**PASSAGE SHOWN**

┄┄┄┄┄┄┄┄┄┄┄┄┄┄┄┄┄┄┄┄

McDonald's: Men's Health Joins Jezebel In Lovin' It

Men's Health rates the "Worst Foods In America" this month, accompanied by all these disgust-porn photos of the types of meals that seem like a really good idea when you're drunk. And guess who comes out a winner? That's right, my very favorite restaurant chain, McDonald's. Well, actually, Chick-fil-A was the big winner, as none of their entrees contains more than 500 calories, but don't they fund terrorism or somesuch? I don't know, you guys can Google that shit for me, but seriously, reading this story you will learn all sorts of pro-McDonald's factoids such as for the calories of a Bob Evans Caramel Banana Pecan Cream Stacked and Stuffed Hotcakes platter you could eat five Egg McMuffins, and still have calories left over for a latte. Of the Chili's Paradise Pie with Vanilla Ice Cream, the magazine says:

Would you eat a Big Mac for dessert? How about three??

The only McDonald's food that made it onto the list was #20, the Chicken Selects Premium Breast strips (5 pieces) with creamy ranch sauce. But seriously, who actually orders that? It's nowhere near the dollar menu. Meanwhile, if you stick w. the old-fashioned McNuggets, you're actually having fewer calories, nugget for nugget, than you are with those Boca Chik'N Nuggets you can buy at Whole Foods for approximately $7.99 a box, the entire contents of which you will probably eat before breakfast if your hangovers are anything like mine.

Anyway, I'm not saying I don't loathe the fast food industry, the fucked up American food supply, the antibiotics in the cows, the hormones in the chickens, the illegal immigrant labor keeping all of it afloat. I do. Really, a lot. But I do love the knowledge that when Anna replaces me with some automated outrage robot programmed in Estonia I will be able to afford a delicious cheeseburger and a small bag of fries for less than two dollars while all those rich people downing 2,100 calorie On The Border Dos XX Fish Tacos totally get fat.

┄┄┄┄┄┄┄┄┄┄┄┄┄┄┄┄┄┄┄┄

**GIVEN RECORDS**
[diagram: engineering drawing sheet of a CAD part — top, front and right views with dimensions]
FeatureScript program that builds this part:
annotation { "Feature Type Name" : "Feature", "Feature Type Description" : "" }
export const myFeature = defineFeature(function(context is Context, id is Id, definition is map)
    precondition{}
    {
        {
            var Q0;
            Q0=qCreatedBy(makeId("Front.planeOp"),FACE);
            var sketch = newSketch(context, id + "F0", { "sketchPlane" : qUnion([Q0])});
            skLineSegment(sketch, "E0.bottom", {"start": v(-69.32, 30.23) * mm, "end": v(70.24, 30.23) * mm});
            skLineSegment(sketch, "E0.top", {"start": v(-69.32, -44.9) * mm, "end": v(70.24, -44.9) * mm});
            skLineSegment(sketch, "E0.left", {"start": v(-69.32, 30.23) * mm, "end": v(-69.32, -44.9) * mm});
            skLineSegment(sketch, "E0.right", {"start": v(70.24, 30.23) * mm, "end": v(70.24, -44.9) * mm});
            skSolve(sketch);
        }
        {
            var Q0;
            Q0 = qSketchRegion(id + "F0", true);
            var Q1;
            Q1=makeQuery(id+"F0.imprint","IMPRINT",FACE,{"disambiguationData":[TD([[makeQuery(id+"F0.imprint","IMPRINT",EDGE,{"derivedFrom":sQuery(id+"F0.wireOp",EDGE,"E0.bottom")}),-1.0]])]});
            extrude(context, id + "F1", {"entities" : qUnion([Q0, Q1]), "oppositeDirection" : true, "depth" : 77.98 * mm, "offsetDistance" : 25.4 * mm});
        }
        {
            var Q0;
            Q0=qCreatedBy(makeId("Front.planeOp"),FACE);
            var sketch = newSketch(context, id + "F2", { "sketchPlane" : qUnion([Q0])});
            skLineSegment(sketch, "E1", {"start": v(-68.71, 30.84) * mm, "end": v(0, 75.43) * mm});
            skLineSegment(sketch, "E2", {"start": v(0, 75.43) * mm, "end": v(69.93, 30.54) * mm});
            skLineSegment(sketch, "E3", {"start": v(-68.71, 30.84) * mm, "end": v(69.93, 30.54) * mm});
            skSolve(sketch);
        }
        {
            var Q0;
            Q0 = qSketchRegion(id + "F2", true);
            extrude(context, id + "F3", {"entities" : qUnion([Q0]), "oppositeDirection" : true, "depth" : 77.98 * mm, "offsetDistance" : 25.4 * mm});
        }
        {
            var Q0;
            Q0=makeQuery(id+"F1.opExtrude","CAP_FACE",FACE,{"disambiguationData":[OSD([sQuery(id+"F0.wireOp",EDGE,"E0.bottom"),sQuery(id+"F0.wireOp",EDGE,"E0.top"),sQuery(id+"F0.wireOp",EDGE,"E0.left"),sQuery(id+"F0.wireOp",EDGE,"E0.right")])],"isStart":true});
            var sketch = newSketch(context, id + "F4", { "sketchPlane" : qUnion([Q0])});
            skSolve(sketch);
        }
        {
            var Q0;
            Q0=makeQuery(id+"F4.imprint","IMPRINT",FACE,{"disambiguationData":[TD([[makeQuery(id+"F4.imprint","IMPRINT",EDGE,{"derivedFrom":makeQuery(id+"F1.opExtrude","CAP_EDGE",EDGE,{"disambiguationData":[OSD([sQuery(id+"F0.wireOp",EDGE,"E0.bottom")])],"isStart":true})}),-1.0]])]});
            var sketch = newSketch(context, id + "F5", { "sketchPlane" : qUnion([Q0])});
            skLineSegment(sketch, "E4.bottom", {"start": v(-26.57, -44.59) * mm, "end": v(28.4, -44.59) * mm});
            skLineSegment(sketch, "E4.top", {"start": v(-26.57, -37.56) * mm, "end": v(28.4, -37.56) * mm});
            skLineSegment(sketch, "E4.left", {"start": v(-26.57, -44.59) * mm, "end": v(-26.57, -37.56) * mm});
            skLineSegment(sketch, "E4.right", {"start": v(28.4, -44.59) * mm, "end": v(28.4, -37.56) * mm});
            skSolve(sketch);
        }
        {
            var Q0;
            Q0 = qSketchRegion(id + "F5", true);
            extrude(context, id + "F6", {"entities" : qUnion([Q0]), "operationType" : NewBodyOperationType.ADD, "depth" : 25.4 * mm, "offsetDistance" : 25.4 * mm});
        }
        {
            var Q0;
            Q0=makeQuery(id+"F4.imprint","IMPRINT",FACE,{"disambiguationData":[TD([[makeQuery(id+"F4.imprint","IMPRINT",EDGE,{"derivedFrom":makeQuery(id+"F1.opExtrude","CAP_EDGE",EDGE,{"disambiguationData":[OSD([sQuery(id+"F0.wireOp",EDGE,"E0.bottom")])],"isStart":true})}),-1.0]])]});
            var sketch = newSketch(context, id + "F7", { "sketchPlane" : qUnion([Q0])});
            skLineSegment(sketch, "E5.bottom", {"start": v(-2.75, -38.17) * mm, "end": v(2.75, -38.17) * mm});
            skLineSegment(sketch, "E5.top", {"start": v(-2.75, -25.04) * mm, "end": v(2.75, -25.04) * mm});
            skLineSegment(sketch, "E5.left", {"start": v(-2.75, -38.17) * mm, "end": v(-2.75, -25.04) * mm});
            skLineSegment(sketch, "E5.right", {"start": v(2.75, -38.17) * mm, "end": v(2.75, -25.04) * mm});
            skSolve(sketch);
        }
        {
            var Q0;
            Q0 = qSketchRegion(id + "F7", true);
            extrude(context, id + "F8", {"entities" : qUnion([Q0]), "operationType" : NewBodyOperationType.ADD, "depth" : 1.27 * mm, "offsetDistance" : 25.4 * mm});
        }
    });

┄┄┄┄┄┄┄┄┄┄┄┄┄┄┄┄┄┄┄┄

**TASK DETAILS**
List every thing the writer of the McDonald's post says they loathe.

**WRITTEN ANSWER**
- the fast food industry
- the fucked up American food supply
- the antibiotics in the cows
- the hormones in the chickens
- the illegal immigrant labor keeping all of it afloat